The key essentials of good governance are that it is participatory, consensus-oriented, accountable, transparent, responsive, effective and efficient, equitable, and follows the rule of law. It ensures the control of social evils like human rights violations, corruption, crime rate, and respect for diversity.
Various arguments support the fact that good governance is central to poverty alleviation. Firstly, good governance forms public-oriented policies. Its policy formation and policy design would be in the interest of people so as to solve the grievances of the people. For instance, investing in the skill development of the people minimizes the number of unemployed youth and hence alleviates poverty.
Secondly, good governance will ensure heavy investments in human capital such as the health and education sector thereby reducing the education and health-related poverty of its people.
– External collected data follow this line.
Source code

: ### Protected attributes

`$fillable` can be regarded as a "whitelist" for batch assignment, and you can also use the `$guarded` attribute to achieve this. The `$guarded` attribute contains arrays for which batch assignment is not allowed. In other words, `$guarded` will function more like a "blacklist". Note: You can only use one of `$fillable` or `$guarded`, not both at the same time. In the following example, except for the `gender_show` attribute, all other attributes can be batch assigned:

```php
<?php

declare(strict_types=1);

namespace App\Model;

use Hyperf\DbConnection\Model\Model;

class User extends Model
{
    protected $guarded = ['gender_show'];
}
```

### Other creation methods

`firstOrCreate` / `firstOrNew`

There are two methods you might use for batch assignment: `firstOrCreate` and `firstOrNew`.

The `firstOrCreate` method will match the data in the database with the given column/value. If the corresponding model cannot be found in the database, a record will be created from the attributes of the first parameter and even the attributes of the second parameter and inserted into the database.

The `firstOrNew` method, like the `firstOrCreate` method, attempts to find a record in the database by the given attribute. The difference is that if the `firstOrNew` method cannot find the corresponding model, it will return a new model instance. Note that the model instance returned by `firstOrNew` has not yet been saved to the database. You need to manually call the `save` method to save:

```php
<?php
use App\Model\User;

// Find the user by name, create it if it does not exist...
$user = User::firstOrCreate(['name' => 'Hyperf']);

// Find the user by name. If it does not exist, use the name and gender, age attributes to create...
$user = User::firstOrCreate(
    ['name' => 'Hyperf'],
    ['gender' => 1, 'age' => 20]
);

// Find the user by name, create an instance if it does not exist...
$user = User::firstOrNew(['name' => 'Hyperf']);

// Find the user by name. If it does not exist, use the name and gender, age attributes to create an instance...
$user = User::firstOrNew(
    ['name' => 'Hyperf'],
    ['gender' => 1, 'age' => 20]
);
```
Many countries of Asia-Pacific origin invest the maximum in their human capital such as health and education of citizens. Australia, New Zealand, Singapore, Malaysia, Thailand to name a few. This kind of investment ensures maximum enrollment in educational institutions, generation of high-skilled labor, best delivery of health, and other services of prime importance.
The above mentioned picture is showing how a company reaps the benefits of investing in human capital. The same is the case for a country or a nation. An increase in the variety of services, and enhancement of production capacity, skill development, the emergence and investment in new ideas; all are directly related to alleviating poverty and inferiority complex from a nation.
Former British senior civil servant, Edmund Nigel Ramsay, very rightly praised the initiative of the Ehssas Program by the incumbent government as one of the most comprehensive welfare programs ever undertaken by a national government, with an underlying ambition to ensure social safety.
The Pakistan government’s Ehsaas Program more or less comprises three key components: providing the poor or unemployed with interest-free loans, skill development of the poor, and transferring the small assets to the people such as livestock, sewing machines, and other types of equipment related to agriculture. Ehsaas emergency cash relief was later added a new leaflet to extend timely financial support towards COVID-19 hit families.
China has so far set a precedent for the developing and under-developed nations of the world by its landmark progress in achieving poverty alleviation. In 1990 there were more than 750 million people in China living below the international poverty line – about two-thirds of the population. By 2016 the number of people living below the poverty line had fallen to 7.2 million people (0.5% of the population).
China has reduced rural poverty by relocating the rural population to new and more developed housing areas, by employing its people in various job cultures. China has also raised the amount of basic pension in rural areas and subsidies for basic medical insurance for poor seniors to further reduce poverty in rural areas.
If one closely studies China’s national healthcare policy then it would be evident that the Chinese Government grants more healthcare and medical subsidies to its rural population than that of the urban population.
However, the success story of the Chinese poor isn’t by the dint of government policies alone, Chinese people, by working extremely hard, lifted themselves out of poverty as well.
Essentially, it is obvious to say that poverty is not an accident. Like slavery and apartheid, it is man-made and can be removed by the actions of human beings.